- [WHAT IS EXPECTED] Pull out the stretch of the listing below from its first line through the line containing "Where is the data nearest to the value 14?", both ends included, and copy it word for word.

--- DATA FOR ANALYSIS ---

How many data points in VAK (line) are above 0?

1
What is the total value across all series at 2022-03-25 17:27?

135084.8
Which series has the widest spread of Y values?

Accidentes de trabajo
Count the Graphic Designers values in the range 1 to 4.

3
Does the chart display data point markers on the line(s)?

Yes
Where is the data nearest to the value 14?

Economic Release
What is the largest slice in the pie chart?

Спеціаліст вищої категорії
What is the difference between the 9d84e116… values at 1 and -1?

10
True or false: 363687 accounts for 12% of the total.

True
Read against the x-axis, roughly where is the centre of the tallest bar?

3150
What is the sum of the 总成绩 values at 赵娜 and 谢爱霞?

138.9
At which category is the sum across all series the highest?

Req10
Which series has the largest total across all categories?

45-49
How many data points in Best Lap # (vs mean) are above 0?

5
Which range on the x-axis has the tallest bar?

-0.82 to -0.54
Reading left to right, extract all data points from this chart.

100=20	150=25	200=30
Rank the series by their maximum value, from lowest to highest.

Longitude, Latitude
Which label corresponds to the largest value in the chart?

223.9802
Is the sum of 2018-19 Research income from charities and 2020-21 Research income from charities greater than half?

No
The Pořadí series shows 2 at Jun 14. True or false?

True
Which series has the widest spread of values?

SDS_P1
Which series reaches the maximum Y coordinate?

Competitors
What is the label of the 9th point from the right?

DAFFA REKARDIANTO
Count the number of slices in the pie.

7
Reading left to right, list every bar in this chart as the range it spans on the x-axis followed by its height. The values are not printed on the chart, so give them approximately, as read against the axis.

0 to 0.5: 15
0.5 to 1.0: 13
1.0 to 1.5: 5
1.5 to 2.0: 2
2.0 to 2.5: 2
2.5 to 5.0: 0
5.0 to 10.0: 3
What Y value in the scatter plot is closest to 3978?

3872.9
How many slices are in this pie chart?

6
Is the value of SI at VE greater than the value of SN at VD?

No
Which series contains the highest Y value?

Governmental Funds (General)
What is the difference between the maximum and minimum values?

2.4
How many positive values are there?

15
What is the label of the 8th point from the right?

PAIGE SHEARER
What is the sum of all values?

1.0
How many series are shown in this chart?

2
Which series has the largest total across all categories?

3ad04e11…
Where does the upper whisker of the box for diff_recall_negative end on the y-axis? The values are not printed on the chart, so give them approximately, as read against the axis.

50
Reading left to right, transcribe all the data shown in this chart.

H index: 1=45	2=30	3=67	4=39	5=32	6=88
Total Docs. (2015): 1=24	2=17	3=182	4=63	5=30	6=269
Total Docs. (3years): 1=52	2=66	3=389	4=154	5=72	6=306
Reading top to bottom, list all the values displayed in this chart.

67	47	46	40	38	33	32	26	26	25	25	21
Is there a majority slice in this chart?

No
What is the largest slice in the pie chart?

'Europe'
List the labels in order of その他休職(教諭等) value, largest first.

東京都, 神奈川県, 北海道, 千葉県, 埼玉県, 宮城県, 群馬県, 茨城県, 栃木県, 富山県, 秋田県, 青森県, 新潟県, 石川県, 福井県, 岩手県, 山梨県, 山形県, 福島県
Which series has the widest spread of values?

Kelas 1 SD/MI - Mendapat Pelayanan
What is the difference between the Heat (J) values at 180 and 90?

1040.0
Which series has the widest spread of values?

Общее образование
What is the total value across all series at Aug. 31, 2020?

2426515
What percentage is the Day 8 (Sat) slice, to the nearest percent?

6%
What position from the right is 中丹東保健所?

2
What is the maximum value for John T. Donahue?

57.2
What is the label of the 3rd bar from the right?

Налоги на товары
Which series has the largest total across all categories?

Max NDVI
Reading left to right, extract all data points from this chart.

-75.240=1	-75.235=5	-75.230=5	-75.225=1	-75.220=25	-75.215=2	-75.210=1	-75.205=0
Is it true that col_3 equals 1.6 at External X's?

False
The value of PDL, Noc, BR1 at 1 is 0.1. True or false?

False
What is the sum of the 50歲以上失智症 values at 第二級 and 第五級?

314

---

- [WRITTEN RESPONSE]
How many data points in VAK (line) are above 0?

1
What is the total value across all series at 2022-03-25 17:27?

135084.8
Which series has the widest spread of Y values?

Accidentes de trabajo
Count the Graphic Designers values in the range 1 to 4.

3
Does the chart display data point markers on the line(s)?

Yes
Where is the data nearest to the value 14?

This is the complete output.